If you have settled on keeping a freshwater tank, start out with an inexpensive, easy-to-take-care-of option. One fish that fits this description is the tetra, which typically costs under $3, and is small and vivid. You might even consider starting out with three or four tetras, as they are schooling fish. Add these little fish to your tank, and wait a couple weeks to make sure you have the hang of it. While you wait to add more fish, this miniature school will keep your tank bright!

Brackish fish generally roam the areas where streams pour into the ocean. These fish thrive when the water is mostly fresh, with just a little bit of saltwater added. The killifish is a good, hardy brackish fish for beginners. These fish have vivid colors, and they will keep your tank company as you wait to expand.

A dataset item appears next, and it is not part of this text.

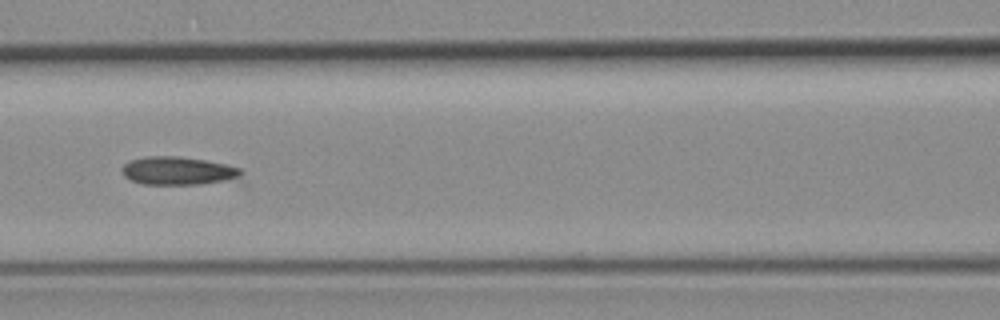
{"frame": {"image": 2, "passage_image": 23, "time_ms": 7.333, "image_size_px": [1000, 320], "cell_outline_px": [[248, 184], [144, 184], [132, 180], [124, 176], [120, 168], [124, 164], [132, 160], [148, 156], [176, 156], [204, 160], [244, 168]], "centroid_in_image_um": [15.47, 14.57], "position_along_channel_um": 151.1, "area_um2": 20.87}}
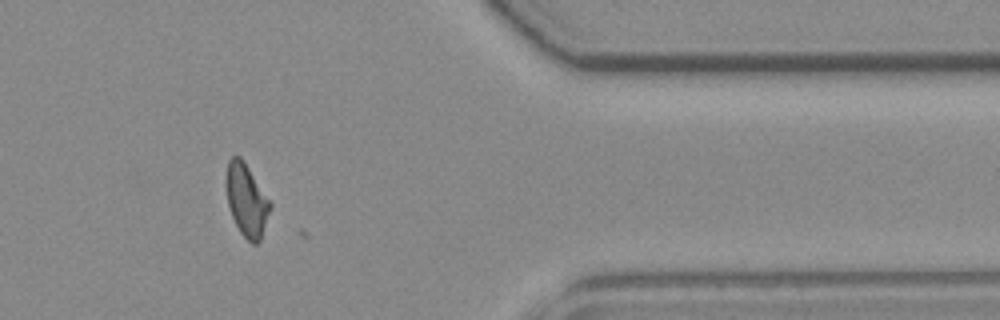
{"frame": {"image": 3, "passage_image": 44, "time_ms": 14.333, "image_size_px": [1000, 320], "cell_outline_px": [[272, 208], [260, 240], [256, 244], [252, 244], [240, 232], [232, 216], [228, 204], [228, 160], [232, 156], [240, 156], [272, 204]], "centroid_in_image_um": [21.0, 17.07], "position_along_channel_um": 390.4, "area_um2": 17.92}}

Finally, you may be considering taking a chance by getting your feet wet with a saltwater tank. Of course, saltwater tanks are more difficult to work with, and the fish are more expensive; but these drawbacks are a fair trade for the beauty of these tanks. If you have set up the tank and the levels are remaining steady, consider adding a clownfish first. After all, if you have decided to have a saltwater tank, you have probably long-since decided to buy a clownfish eventually! Clownfish are hardy and entertaining, and they are not all that expensive.

Your fish tank will be easy to run once you get the hang of it. The above fish can help you on your way, no matter what sort of tank you decide you want to have.